From the beginning, the author makes clear this is Christian fiction, first by telling you that Madeline, the heroine, hasn’t prayed in more than two years when her prayers to God went unanswered. So right away, you know she has been a believer, but something happened that caused her to turn her back on God. Not too much later, Wally, the hero, shows he’s a good person by saying he’d never turn his back on children, which is exactly what Madeline fears will happen to her son should anyone discover how he came to be. And he always says grace before a meal. This is all positive to me, since I’ve run into a lot of “Christian fiction” that seemed to randomly throw in the faith element as if to satisfy some minimal quota rather than having it be organic to the story.


On the other hand, there’s nothing that will take me out of a story faster than grammar, punctuation, and usage errors, and those started showing up all too often for my taste. There’s software to catch these errors, and it doesn’t take all that long to proofread a book before it’s published.


And then there was the first of several situations which showed up with no mention of the action that happened earlier to make them possible. Maddie’s son, Jonny, gets sick. He’s running a fever, very flushed, and cranky. This provides her with an excuse to stay with her child rather than sharing a bedroom with her husband. This provides some conflict since he’s insisted from the beginning that he wants “a real marriage”, and Maddie promised him that. Jonny recovers, but the twins (who sneaked aboard the train she took out west to be with her) later also get sick, but they show a definite rash, and from the symptoms, it’s clear they have measles. But there’s nothing about where the measles that spread through the children on the ranch came from to begin with.

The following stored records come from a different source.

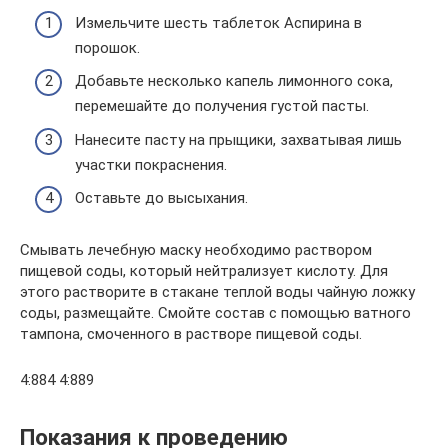
Измельчите шесть таблеток Аспирина в
порошок.
Добавьте несколько капель лимонного сока,
перемешайте до получения густой пасты.
Нанесите пасту на прыщики, захватывая лишь
участки покраснения.
Оставьте до высыхания.
Смывать лечебную маску необходимо раствором
пищевой соды, который нейтрализует кислоту. Для
этого растворите в стакане теплой воды чайную ложку
соды, размещайте. Смойте состав с помощью ватного
тампона, смоченного в растворе пищевой соды.
4:884 4:889
Показания к проведению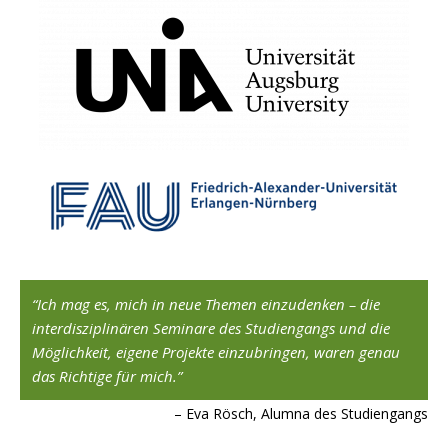
,
Ich mag es, mich in neue Themen einzudenken – die
interdisziplinären Seminare des Studiengangs und die
Möglichkeit, eigene Projekte einzubringen, waren genau
ard
das Richtige für mich.
Eva Rösch, Alumna des Studiengangs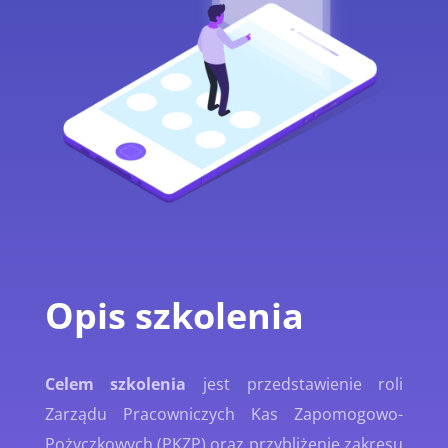
Opis szkolenia
Celem szkolenia
jest przedstawienie roli
Zarządu Pracowniczych Kas Zapomogowo-
Pożyczkowych (PKZP) oraz przybliżenie zakresu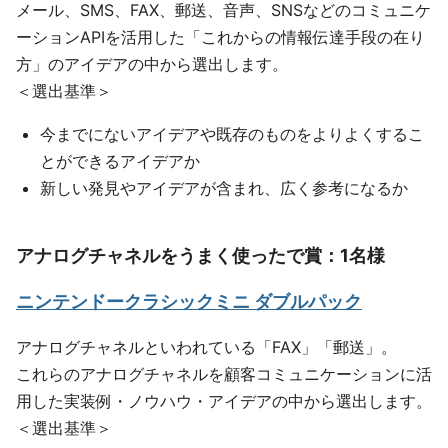
メール、SMS、FAX、郵送、音声、SNSなどのコミュニケ
ーションAPIを活用した「これからの情報伝達手段の在り
方」のアイデアの中から選出します。
＜選出基準＞
今までにないアイデアや既存のものをよりよくするこ
とができるアイデアか
新しい発見やアイデアが含まれ、広く参考になるか
アナログチャネルをうまく使ったで賞：1名様
ニンテンドークラシックミニ ダブルパック
アナログチャネルといわれている「FAX」「郵送」。
これらのアナログチャネルを顧客コミュニケーションに活
用した実装例・ノウハウ・アイデアの中から選出します。
＜選出基準＞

Then, in caring for one of the twins, there’s this partial sentence: “the herbal medicines one of the ladies brought over earlier in the week”. Since a lot of the book at this point has been what Maddie and Wally are doing for the sick children, it’s hard to believe they wouldn’t have used this herbal medicine during at least one earlier scene.


This kind of thing got worse the closer to the end of the book I read. For instance, the secret, which Maddie has justified keeping to herself many times throughout the book, she blurts out toward the end. Like the author figured it was time to have Wally know because there were enough words in the book.


I don’t want to go into too much more detail about this because I don’t want too many spoilers in case you’re reading this and will enjoy the book as much as those who rated it four stars or more. I will give the next book in the series a chance since I’ve enjoyed other books by Linda Ford, and there are some parts at the end where this story resolved nicely, but I’m going to read a different author first, another author who I’ve really enjoyed in the past.